The answer is too short that I think I've gone wrong at some point!
Q: If $p$ is prime, then the nonzero elements of $\mathbb{Z}_p$ form a group of order $p-1$ under multiplication. Show that this statement is false if $p$ is not prime.
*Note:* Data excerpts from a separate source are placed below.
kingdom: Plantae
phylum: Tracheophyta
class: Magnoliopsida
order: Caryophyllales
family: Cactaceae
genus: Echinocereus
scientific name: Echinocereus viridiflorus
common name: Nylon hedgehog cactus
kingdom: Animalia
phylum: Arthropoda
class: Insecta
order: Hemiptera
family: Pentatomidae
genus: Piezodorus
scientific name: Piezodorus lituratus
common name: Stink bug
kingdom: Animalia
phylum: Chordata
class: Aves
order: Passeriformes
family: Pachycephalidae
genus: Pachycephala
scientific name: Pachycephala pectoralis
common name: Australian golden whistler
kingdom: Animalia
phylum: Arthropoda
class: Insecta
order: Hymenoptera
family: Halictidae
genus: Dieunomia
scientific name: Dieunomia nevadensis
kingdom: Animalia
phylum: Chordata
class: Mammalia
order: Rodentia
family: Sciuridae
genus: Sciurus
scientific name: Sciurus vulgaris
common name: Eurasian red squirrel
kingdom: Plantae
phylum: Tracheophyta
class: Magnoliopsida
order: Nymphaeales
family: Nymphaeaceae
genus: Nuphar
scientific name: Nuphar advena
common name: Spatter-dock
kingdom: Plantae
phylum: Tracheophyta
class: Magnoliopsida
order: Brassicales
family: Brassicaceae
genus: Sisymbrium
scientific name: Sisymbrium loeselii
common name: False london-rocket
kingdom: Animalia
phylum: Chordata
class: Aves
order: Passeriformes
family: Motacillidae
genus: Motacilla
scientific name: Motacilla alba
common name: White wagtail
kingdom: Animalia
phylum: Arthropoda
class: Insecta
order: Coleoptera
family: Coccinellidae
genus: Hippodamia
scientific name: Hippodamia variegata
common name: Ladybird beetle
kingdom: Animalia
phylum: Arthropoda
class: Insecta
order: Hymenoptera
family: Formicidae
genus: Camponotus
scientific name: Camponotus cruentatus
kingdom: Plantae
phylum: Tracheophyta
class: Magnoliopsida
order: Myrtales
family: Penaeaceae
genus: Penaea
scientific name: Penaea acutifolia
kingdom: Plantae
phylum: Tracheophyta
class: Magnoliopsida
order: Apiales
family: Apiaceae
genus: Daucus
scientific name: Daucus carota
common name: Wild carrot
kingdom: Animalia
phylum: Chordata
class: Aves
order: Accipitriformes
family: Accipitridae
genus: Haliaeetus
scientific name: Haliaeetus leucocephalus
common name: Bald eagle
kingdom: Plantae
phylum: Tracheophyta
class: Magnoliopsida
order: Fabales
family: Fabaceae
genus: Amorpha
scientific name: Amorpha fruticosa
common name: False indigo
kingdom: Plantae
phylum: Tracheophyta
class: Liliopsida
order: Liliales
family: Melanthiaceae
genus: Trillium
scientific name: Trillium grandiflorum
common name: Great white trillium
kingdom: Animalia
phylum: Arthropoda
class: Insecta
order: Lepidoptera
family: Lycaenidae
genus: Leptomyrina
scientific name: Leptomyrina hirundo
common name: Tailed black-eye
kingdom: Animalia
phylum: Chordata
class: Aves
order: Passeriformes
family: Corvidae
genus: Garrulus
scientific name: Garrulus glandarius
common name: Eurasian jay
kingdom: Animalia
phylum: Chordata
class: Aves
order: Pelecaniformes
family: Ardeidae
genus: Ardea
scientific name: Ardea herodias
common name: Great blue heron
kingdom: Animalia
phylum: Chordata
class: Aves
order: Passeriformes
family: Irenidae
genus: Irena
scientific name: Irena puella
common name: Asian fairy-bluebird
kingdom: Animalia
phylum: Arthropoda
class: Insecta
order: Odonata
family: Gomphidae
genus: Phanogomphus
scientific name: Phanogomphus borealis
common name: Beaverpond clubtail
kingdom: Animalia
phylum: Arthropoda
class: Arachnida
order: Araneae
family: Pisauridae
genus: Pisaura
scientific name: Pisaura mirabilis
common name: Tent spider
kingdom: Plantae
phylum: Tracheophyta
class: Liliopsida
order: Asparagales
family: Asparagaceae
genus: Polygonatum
A: $p$ is not prime, so take it $p=4$. Then $\mathbb{Z}_4 \backslash \{\bar{0}\}=\{\bar{1},\bar{2},\bar{3}\}$. It is a monoid, but since $\bar{2}$ does not have an inverse element, then $\mathbb{Z}_4 \backslash \{\bar{0}\}$ is not a group.
On
Let $n>1$ be a non-prime natural number. Therefore there exist $a,b \in \{2, 3 ,\ldots n-1\}$ such that $p = ab$ and consequently $0 = ab$ in ${\mathbb Z}_n$. Then one can see that $a,b$ do not have inverse, since otherwise, if $a'$ and $b'$ be their inverse, one have that $a.a'=b.b'=1$ from one hand, and from other hand $ab=0$, where these together means that $a=b=0$ which contradicts $a,b \in \{2, 3 ,\ldots n-1\}$. So ${\mathbb Z}_n$ can not be a multiplicative group.
Hint: if $n$ is composite, then the set of non-zero elements of $\mathbb{Z}_n$ is not closed under multiplication.